Q: When I wrote my mother’s obit several years ago, the expression “we mourn her loss” stopped me, since the loss was ours, not hers. The usage doesn’t make logical sense, but I’m assuming it’s idiomatic and correct. Can you advise?
A: In a usage such as “we mourn her loss,” the pronoun “her” is a genitive adjective, not a possessive.
As we’ve written several times on our blog, the term “genitive” is much broader and includes many categories in addition to possession. So while a genitive construction may look possessive, it doesn’t necessarily imply ownership.
A genitive adjective—whether a pronoun or noun with an apostrophe—can indicate a wide range of relationships, including possession (“the boy’s jacket”); source or origin (“the family’s history”); date (“Wednesday’s mashed potatoes”); type or description (“a women’s college”); part (“the car’s engine”); measure (“a night’s sleep”); duration (“three years’ experience,” “a day’s drive”); or other close association (“a summer’s day,” “a doctor’s appointment,” “his death”).
In the case of “we mourn his loss,” the phrase “his loss,” like “his death,” expresses something associated with him.
Often genitive relationships can be expressed with “of” instead of an apostrophe or a pronoun that looks possessive. For instance, “the history of the family,” “the engine of the car,” “a night of sleep,” “three years of experience,” “a day of summer,” “the loss of him.”
As the Oxford English Dictionary explains in its entry on “his” used in genitive constructions: “In some cases the objective genitive is expressed periphrastically by of him (e.g. ‘his defence, I mean your defence of him, was well conducted’).”
In its entry for the noun “loss,” the OED includes a sense that’s been around since the early 15th century: “The being deprived by death, separation, or estrangement, of (a friend, relative, servant, or the like).” The OED adds that in context, “loss” often means “the death (of a person regretted).”
So this sense of “loss” is used in two ways. The “loss” can be associated with either the survivors (“Frank’s widow still mourns her loss”) or the dead (“Frank’s widow still mourns his loss”). Both of those are genitive constructions, but here we’ll concern ourselves with the second kind, in which “his loss” means “the loss of him” (that is, “his death”).
Most of the OED’s examples for this use of “loss” are genitive constructions with “of.” This is the earliest: “For los of frendes or of any þynge [thing].” From Instructions to Parish Priests, by John Myrc (also known as John of Lilleshall), probably written before 1420.

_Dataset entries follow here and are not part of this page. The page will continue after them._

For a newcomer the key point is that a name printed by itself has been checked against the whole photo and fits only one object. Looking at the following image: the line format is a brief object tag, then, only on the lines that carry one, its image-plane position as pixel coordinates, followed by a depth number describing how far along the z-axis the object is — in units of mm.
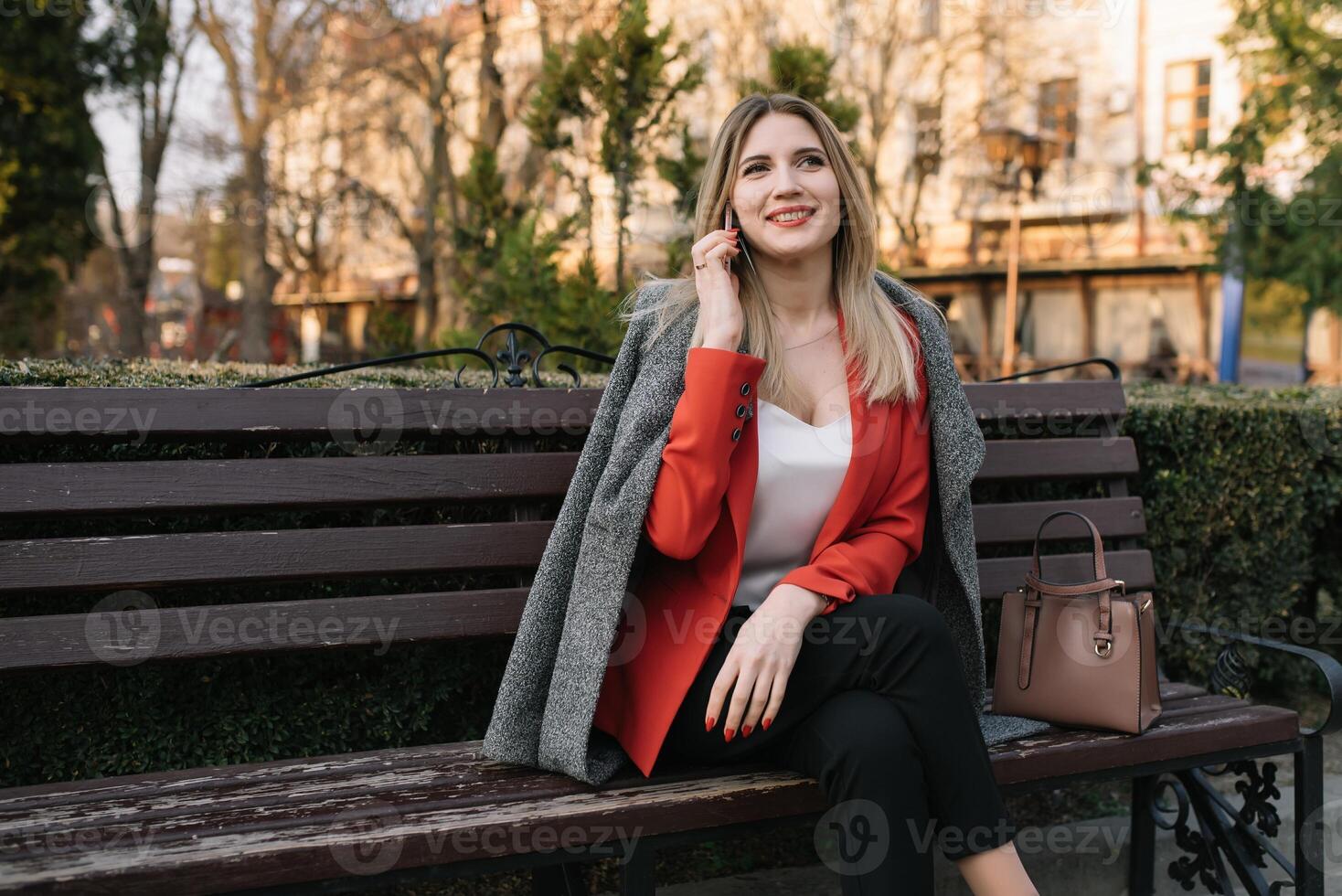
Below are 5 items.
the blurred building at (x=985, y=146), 19344
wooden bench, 1928
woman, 2094
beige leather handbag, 2508
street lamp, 15906
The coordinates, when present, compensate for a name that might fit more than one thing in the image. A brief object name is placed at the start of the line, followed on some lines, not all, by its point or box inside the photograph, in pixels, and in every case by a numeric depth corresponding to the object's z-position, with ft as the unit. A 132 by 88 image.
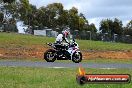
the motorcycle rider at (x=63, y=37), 71.67
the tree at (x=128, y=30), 414.90
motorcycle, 77.97
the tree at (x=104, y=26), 406.04
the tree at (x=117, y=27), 413.18
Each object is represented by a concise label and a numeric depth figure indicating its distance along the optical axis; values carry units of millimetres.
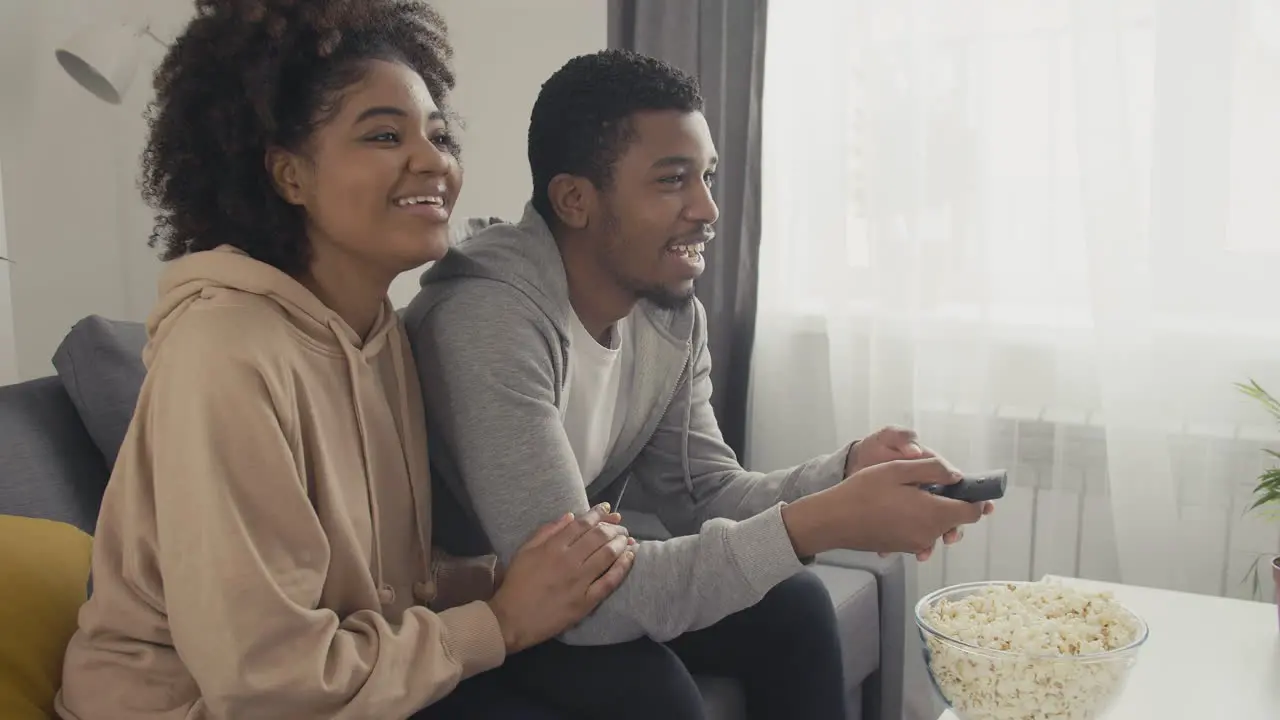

And here’s a mid-17th-century “loss of” example: “Ther be many sad hearts for the losse of my Lord Robert Digby.” From James Howell’s Epistolæ Ho-elianæ, Familiar Letters Domestic and Forren (1645). Epistolæ Ho-elianæ is also a genitive construction and means “Letters of Howell” in Latin.
This OED example shows “loss” modified by the pronoun “whose”: “[Died] John Case Browne, esq. whose loss will be severely felt … by the whole neighbourhood.” From a death notice in the Monthly Magazine, London, June 1798.
Elsewhere in the dictionary there are other examples, from the 18th century onward, of “loss” modified by pronouns that look like possessives (“her loss,” “his loss,” “their loss”). But in these cases, the pronouns refer to the dead, and the constructions are genitive rather than strictly possessive:
“But Posterity will do Her Justice, and perhaps the present Age may live to regret Her Loss.” A reference to the late Queen Anne in “English Advice, to the Freeholders of England” (1714), a political tract by Francis Atterbury, Bishop of Rochester.
“His Adventures gave Life and Subsistency to the Colony, and his Loss was their Ruin and Destruction.” A reference to the death of Capt. John Smith, from The History of the First Discovery and Settlement of Virginia (1747), by William Stith.
“Though motherless, though worse than fatherless, bereft from infancy of the two first and greatest blessings of life, never has she had cause to deplore their loss.” A reference to the orphaned heroine’s parents in Fanny Burney’s novel Evelina (1778).
We’ll end with an example from Tennyson’s “Ode on the Death of the Duke of Wellington” (1852): “Let the bell be toll’d … / And the volleying cannon thunder his loss.”